Catherine - Análise

O desespero de escolher entre duas belas mulheres.

Versão testada: PlayStation 3

Katherine ou Catherine? Este é o dilema de Vincent Brooks, o protagonista de Catherine que se encontra atraído por duas belas mulheres, sendo uma delas a sua namorada e a outra uma que simplesmente conheceu enquanto bebia no seu bar favorito, o Stray Sheep.

Vincent vivia uma relação estável, pacata e sem grandes compromissos com a sua namorada Katherine, mas um dia a sua vida ficou completamente virada do avesso. Naquilo que parecia ser um lanche como qualquer outro, Katherine sugere a ideia de casamento, apanhando Vicent desprevenido. Para piorar a situação, Vincent conhece Catherine, que depois de alguns copos, acaba por acordar na manhã seguinte com a loira sedutora do seu lado.

Sem se lembrar ao certo do que aconteceu nessa noite e assombrado pela sua traição, Vincent começa a ter pesadelos aterradores todas as noites, mas não é o único. Rapidamente descobre que todos os homens que cometeram traição estão a ter o mesmo pesadelo e até se encontram nos pesadelos sob a forma de ovelhas (não perguntem porquê).

Estes pesadelos acabam por se revelarem mortais. Quem morrer durante o pesadelo morre na vida real. Corre o rumor pelo Stray Sheep que é uma maldição feita por uma bruxa. Há quem acredite e há quem não acredite. O que é certo, é que ao longo desta jornada de uma semana Vincent descobrirá o mistério por detrás destes pesadelos enquanto tenta ao mesmo tempo lidar com as duas mulheres, sem que uma tenha conhecimento da outra.

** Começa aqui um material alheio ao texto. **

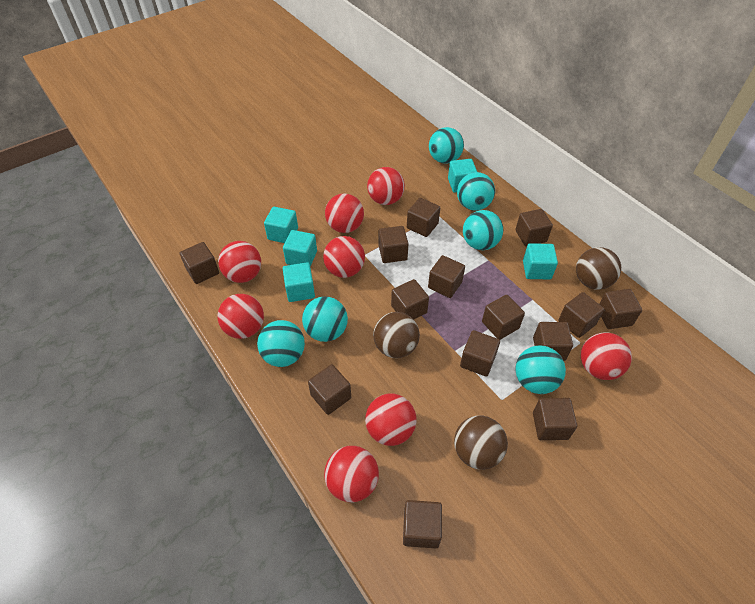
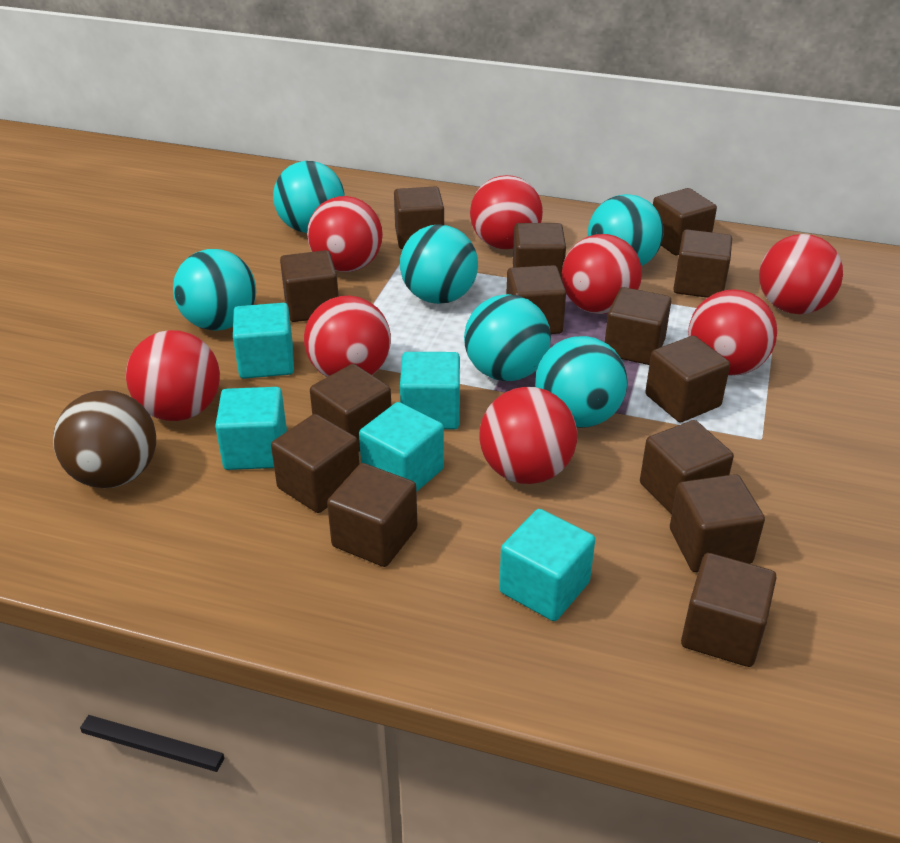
brown ball: 3 -> 1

Prontos para os pesadelos?

De forma resumida, Catherine centra-se nestes pesadelos e na vida amorosa de Vincent, e a curto prazo é um título bastante interessante que proporciona uma experiência diferente. Esta temática não é comum nos videojogos, e é uma jogada arriscada pois geralmente este tipo de jogos passam despercebidos pelas massas, por isso é de louvar que a Atlus tenha avançado em frente com Catherine, principalmente na Europa pelas mãos da Deep Silver.

Mais sobre Catherine

Despido de toda a sua estória, Catherine é na sua essência um jogo de puzzles, e um bem difícil. Nos seus pesadelos Vincent terá escalar uma torre dividida em sete partes ou andares e a cada noite terá que concluir uma dessas partes. Os diferentes andares não são nada mais que um aglomerado de cubos para escalar. Descrito desta forma, até não parece ser assim tão difícil, certo? Bem, na realidade há um aspeto que complica tudo: os cubos começam a cair mal Vincent inicie a sua escala, e se não for rápido o suficiente, cai juntamente com eles resultando em "Love is Over" (o equivalente de Catherine a Game Over).

O fundamental que necessitam de saber em relação aos puzzles de Catherine é que os cubos estão unidos pelas suas arestas. Não importa se não houver qualquer suporte debaixo de um cubo, se este estiver a tocar com uma das suas arestas na aresta de outro cubo, então está seguro. Portanto, as leis da física não se aplicam aos pesadelos. O objetivo é criar uma escada para que Vincent consiga chegar ao topo antes que a estrutura caia por completo. Catherine exige assim um raciocínio rápido bem como boa perspetiva de como podem manipular os cubos a vosso favor.

Na versão Europeia a Atlus decidiu facilitar um pouco o jogo ao implementar a opção de reverter a movimentação de um bloco. Podem utilizar esta funcionalidade até nove vezes por nível, mas quanto mais usarem maior será a penalização na pontuação final. Se não se importarem com a penalização, é uma funcionalidade a ter em conta quando cometerem um erro. Em algumas situações, basta movimentar um único cubo na direção errada para arruinar por completo a escalada.

Para não assustar logo no início os jogadores, Catherine vai aumentando ligeiramente a dificuldade. Os primeiros níveis são bastante acessíveis, mas é bom começar logo a absorver e saber utilizar as várias técnicas, caso contrário poderão ficar horas a tentar concluir um só nível. Mas este é um daqueles casos em que quanto maior a dificuldade, maior será o prazer quando finalmente concluírem o objetivo, pelo que se recomenda optar pelo menos pela dificuldade "normal".